Herr Henke – die Menschen in den Industrieländern kaufen zunehmend online ein. Die Befürchtung ist, dass der Einzelhandel darüber früher oder später krachen geht. Kommt das so?

Dass der Onlinehandel ein sehr starker Konkurrent geworden ist, darüber brauchen wir nicht zu diskutieren, das ist so. Man muss aber die Wirtschaftlichkeit sehen. Wenn der Onlinehandel sagt, er macht Milliarden an Umsatz, dann muss man auch die Kosten dagegensetzen. Es gibt auch im Einzelhandel Unternehmen, die Milliardenumsätze gemacht haben und dann von der Bildfläche verschwunden sind, siehe Schlecker. Die Größe der Umsätze ist nicht das Entscheidende, sondern: Was bleibt übrig. Die Retourenquoten im Onlinehandel sind sehr, sehr hoch. Von daher muss diese Branche auch hohe Umsätze fahren, um überleben zu können. Ich denke, es ist ein Hype, den wir erleben. Der kann auch unter Umständen sehr schnell vorbeigehen. Wir setzen auf einen anderen Effekt. Und das praktizieren wir hier im Lausitz-Center: Wir wecken mit einem relativ schmalen Werbeetat auch andere Gefühle als den puren Konsum.

Damit sprechen Sie das Einkaufserlebnis an. Das ist ja eine Domäne der Shopping-Center.

Ziel ist es, einen guten Branchenmix zu bringen, dass man die richtigen Anbieter hat. Natürlich müssen wir Leerstand vermeiden. Und wir dürfen derzeit sagen, wir haben null Leerstand. Wir werden mit H & M am 11. November einen neuen Partner begrüßen, der große Wirkung in der Region auslöst. Das ist hier, anders als in Berlin, eine echte Hausnummer. Dann gehören Sauberkeit und Attraktivität, die Helligkeit eines Centers dazu. In den letzten Jahren haben 35 Mietpartner Renovierungen durchgeführt. Wir haben noch zwei, drei Bereiche, wo wir sagen: „Denkt mal drüber nach, ob ihr nicht auch renovieren wollt.“ Aber ansonsten ist dieses Center zwar 21 Jahre alt und doch modern.

(Einträge des Datensatzes)

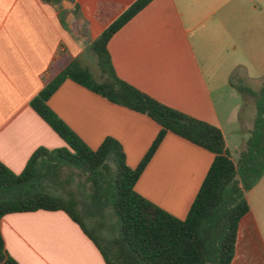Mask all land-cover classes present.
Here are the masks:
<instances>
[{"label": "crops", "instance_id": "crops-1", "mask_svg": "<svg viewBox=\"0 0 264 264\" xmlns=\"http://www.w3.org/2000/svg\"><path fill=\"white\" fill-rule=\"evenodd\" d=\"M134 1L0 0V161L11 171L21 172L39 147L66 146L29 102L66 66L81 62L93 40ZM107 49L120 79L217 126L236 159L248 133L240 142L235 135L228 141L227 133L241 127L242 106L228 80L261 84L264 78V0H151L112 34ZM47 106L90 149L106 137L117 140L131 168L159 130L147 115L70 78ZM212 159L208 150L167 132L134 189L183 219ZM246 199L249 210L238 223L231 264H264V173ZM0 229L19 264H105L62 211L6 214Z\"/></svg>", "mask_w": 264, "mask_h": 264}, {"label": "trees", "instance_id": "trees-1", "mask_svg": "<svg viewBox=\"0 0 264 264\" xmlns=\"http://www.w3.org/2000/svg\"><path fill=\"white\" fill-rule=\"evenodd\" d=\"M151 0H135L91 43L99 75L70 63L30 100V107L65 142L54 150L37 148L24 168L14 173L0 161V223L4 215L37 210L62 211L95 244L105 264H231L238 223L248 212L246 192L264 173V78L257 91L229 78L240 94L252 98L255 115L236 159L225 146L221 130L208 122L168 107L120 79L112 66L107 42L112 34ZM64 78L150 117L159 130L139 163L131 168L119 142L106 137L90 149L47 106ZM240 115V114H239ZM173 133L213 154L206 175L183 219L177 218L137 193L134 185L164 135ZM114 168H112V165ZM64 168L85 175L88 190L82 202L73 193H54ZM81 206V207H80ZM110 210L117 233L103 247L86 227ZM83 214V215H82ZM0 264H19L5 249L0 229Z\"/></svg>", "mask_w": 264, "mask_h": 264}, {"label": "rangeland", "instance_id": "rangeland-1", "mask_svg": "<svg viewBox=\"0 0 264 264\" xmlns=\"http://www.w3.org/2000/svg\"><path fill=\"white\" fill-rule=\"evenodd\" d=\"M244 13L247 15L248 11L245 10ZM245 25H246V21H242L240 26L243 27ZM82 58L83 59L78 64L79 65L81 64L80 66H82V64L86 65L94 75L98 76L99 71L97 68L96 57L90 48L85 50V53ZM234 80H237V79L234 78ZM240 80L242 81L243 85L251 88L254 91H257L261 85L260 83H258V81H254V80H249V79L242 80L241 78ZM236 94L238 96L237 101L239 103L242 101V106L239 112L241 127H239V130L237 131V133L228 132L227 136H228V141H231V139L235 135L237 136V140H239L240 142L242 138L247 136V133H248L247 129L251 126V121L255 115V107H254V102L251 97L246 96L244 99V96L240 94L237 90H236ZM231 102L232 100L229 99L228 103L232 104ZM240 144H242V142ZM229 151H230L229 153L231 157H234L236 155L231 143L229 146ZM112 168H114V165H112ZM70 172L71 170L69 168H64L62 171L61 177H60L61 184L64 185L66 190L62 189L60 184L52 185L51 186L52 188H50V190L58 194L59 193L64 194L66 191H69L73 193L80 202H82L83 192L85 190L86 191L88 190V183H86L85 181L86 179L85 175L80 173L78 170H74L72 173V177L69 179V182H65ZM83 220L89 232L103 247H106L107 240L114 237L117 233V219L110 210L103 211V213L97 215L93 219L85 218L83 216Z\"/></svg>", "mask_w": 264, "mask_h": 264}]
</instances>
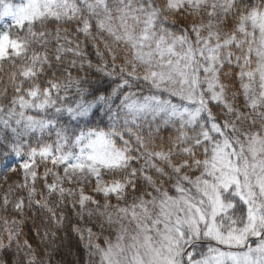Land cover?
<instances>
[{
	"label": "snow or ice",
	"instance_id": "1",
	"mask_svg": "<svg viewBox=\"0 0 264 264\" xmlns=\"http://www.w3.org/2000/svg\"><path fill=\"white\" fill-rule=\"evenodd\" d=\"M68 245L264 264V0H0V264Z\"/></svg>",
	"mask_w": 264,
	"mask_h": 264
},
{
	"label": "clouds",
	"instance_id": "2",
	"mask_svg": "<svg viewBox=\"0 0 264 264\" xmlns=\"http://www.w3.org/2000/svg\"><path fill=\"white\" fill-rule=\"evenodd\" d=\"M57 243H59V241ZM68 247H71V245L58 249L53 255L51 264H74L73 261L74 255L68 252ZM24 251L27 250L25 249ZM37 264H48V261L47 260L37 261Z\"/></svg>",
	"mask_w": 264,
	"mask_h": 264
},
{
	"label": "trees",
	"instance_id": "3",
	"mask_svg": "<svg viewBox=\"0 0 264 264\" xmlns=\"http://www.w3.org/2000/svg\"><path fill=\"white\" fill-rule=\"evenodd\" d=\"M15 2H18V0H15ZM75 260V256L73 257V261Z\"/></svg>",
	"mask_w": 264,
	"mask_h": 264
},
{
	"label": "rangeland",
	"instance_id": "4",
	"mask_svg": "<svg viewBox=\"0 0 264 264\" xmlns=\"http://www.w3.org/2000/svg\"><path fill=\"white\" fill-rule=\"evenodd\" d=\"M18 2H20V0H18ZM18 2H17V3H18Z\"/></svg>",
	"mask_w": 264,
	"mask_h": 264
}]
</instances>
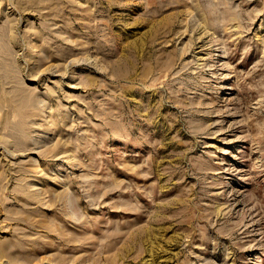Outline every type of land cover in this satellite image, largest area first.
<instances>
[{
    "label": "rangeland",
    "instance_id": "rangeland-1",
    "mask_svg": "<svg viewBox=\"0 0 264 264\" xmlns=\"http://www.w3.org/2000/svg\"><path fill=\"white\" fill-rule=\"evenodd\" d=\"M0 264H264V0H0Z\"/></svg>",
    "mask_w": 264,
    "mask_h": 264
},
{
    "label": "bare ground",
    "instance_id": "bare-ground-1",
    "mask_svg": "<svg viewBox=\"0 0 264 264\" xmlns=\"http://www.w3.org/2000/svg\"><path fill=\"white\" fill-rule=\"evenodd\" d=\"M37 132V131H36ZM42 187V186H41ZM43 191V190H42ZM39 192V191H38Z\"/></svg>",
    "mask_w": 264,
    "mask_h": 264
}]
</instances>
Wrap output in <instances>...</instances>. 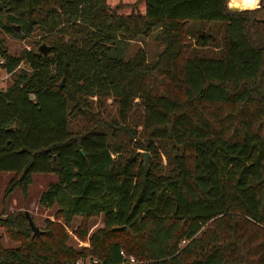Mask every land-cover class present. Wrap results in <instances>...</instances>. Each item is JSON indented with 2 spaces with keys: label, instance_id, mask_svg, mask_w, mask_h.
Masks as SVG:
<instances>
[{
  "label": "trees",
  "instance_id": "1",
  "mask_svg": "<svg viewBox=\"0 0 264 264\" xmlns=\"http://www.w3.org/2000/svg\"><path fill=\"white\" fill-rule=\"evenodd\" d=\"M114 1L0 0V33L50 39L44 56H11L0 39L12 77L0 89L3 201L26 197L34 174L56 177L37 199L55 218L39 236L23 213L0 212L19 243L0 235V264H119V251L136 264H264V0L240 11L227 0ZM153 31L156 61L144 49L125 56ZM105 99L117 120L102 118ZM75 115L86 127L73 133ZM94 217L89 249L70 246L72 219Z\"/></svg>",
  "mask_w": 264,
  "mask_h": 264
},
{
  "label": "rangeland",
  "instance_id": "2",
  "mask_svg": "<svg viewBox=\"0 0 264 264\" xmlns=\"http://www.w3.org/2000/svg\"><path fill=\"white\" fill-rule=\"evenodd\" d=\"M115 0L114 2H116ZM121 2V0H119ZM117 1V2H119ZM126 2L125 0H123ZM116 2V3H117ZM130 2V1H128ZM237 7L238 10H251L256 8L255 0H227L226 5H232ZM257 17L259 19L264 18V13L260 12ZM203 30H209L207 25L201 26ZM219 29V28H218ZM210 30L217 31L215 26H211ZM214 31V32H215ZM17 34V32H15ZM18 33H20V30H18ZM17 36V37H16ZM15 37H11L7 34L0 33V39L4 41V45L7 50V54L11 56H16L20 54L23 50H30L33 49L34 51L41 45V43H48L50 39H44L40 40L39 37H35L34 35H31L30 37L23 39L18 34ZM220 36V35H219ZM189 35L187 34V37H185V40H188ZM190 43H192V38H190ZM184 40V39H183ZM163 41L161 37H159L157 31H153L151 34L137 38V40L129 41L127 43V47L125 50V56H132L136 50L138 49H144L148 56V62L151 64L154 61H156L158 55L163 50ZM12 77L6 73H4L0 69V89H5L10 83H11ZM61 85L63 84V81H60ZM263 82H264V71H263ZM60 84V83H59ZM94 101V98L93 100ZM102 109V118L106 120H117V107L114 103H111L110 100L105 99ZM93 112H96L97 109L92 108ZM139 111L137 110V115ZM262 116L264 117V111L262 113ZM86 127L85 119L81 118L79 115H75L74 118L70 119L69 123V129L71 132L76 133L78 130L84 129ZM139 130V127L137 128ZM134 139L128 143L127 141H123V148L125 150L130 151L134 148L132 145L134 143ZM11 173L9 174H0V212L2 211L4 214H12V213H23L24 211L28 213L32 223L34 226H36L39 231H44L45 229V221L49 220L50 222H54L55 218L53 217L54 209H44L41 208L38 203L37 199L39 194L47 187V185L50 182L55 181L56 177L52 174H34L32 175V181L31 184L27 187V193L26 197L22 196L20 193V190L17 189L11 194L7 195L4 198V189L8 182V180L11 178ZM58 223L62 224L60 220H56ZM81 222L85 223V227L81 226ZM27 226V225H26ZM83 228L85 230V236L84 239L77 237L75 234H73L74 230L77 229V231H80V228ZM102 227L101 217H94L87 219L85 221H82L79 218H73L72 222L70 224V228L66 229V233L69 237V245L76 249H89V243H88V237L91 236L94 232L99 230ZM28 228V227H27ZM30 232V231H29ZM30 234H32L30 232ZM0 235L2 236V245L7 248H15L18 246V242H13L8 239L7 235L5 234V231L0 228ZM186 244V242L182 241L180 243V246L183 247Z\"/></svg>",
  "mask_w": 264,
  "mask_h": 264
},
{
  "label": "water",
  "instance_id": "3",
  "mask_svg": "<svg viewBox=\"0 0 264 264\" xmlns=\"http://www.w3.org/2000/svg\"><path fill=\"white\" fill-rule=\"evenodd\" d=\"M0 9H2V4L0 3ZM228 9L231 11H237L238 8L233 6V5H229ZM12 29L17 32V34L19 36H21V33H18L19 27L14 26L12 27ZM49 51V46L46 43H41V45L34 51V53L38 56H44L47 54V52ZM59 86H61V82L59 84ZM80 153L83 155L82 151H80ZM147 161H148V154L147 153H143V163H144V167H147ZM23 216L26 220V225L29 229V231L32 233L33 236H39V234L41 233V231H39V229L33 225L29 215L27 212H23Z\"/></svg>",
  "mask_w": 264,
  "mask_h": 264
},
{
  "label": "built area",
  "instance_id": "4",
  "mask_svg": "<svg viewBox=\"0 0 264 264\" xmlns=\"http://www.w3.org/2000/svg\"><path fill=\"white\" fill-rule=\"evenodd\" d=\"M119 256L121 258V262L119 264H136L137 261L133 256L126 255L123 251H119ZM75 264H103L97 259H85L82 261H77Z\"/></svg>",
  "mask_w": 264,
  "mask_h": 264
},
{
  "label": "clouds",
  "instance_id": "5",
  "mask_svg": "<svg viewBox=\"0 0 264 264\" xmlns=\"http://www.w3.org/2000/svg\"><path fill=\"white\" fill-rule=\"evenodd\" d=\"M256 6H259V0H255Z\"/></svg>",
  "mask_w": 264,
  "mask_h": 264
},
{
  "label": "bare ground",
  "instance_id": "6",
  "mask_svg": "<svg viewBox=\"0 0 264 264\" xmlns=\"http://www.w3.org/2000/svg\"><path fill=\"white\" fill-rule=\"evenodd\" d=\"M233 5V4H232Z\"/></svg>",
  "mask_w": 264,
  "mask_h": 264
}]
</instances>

--

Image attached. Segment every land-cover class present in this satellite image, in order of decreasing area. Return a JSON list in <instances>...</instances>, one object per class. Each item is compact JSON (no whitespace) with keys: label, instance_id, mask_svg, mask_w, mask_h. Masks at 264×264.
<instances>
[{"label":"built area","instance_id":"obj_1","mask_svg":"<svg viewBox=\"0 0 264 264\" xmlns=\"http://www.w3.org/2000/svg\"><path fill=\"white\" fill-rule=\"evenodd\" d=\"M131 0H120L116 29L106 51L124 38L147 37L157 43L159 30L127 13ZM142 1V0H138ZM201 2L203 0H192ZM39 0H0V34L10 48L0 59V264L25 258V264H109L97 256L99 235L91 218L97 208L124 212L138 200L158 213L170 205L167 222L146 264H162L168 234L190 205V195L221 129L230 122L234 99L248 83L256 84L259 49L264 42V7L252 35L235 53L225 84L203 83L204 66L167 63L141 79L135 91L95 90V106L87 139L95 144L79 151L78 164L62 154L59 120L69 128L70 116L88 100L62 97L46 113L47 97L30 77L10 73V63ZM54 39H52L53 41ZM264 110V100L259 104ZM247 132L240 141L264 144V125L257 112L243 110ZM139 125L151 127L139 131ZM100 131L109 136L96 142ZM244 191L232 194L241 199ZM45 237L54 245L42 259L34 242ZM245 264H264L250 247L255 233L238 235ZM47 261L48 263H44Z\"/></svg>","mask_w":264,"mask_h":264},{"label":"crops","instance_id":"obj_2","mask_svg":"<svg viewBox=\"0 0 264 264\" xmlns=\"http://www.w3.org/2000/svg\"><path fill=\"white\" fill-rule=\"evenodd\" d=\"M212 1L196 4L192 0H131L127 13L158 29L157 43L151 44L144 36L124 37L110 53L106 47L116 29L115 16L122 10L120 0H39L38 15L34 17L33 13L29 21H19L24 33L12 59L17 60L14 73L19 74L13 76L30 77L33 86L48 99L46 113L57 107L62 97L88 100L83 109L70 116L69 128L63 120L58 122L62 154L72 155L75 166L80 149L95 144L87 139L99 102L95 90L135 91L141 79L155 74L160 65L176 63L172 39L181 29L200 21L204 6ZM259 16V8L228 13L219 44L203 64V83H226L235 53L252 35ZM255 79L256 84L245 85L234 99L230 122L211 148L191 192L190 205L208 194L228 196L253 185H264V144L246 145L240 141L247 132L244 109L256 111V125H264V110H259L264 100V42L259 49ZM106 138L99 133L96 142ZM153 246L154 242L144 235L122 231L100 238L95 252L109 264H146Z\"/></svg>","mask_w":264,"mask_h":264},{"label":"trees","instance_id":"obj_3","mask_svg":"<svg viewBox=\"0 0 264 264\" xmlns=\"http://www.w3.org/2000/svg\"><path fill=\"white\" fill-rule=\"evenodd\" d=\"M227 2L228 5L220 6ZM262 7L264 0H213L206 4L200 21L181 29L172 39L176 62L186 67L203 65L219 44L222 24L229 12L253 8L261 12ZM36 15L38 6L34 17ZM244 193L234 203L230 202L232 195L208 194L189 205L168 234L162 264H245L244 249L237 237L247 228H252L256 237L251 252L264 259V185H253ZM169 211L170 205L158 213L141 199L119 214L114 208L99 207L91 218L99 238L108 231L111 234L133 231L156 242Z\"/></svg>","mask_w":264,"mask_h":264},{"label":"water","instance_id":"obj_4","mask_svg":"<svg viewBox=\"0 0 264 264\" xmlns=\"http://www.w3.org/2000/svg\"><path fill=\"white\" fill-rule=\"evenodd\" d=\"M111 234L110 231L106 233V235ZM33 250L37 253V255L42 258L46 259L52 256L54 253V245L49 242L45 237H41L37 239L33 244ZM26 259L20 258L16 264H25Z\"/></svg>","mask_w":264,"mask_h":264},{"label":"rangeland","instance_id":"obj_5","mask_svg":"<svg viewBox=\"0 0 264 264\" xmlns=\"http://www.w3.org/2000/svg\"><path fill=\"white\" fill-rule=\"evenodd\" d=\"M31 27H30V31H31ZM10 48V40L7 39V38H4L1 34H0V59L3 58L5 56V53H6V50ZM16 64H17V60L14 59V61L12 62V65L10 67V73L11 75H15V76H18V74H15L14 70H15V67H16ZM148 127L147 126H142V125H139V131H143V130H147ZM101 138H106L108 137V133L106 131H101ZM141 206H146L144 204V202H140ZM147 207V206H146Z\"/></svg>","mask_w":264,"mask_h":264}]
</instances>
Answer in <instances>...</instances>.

● ZIEL
Gib bitte alles von „Dass der Onlinehandel“ bis hinunter zu „den puren Konsum.“ aus dem Text über den Einzelhandel erneut wieder. Tausche dabei „Onlinehandel“ gegen „Internethandel“ aus.

● RICHTIGE AUSGABE
Dass der Internethandel ein sehr starker Konkurrent geworden ist, darüber brauchen wir nicht zu diskutieren, das ist so. Man muss aber die Wirtschaftlichkeit sehen. Wenn der Internethandel sagt, er macht Milliarden an Umsatz, dann muss man auch die Kosten dagegensetzen. Es gibt auch im Einzelhandel Unternehmen, die Milliardenumsätze gemacht haben und dann von der Bildfläche verschwunden sind, siehe Schlecker. Die Größe der Umsätze ist nicht das Entscheidende, sondern: Was bleibt übrig. Die Retourenquoten im Internethandel sind sehr, sehr hoch. Von daher muss diese Branche auch hohe Umsätze fahren, um überleben zu können. Ich denke, es ist ein Hype, den wir erleben. Der kann auch unter Umständen sehr schnell vorbeigehen. Wir setzen auf einen anderen Effekt. Und das praktizieren wir hier im Lausitz-Center: Wir wecken mit einem relativ schmalen Werbeetat auch andere Gefühle als den puren Konsum.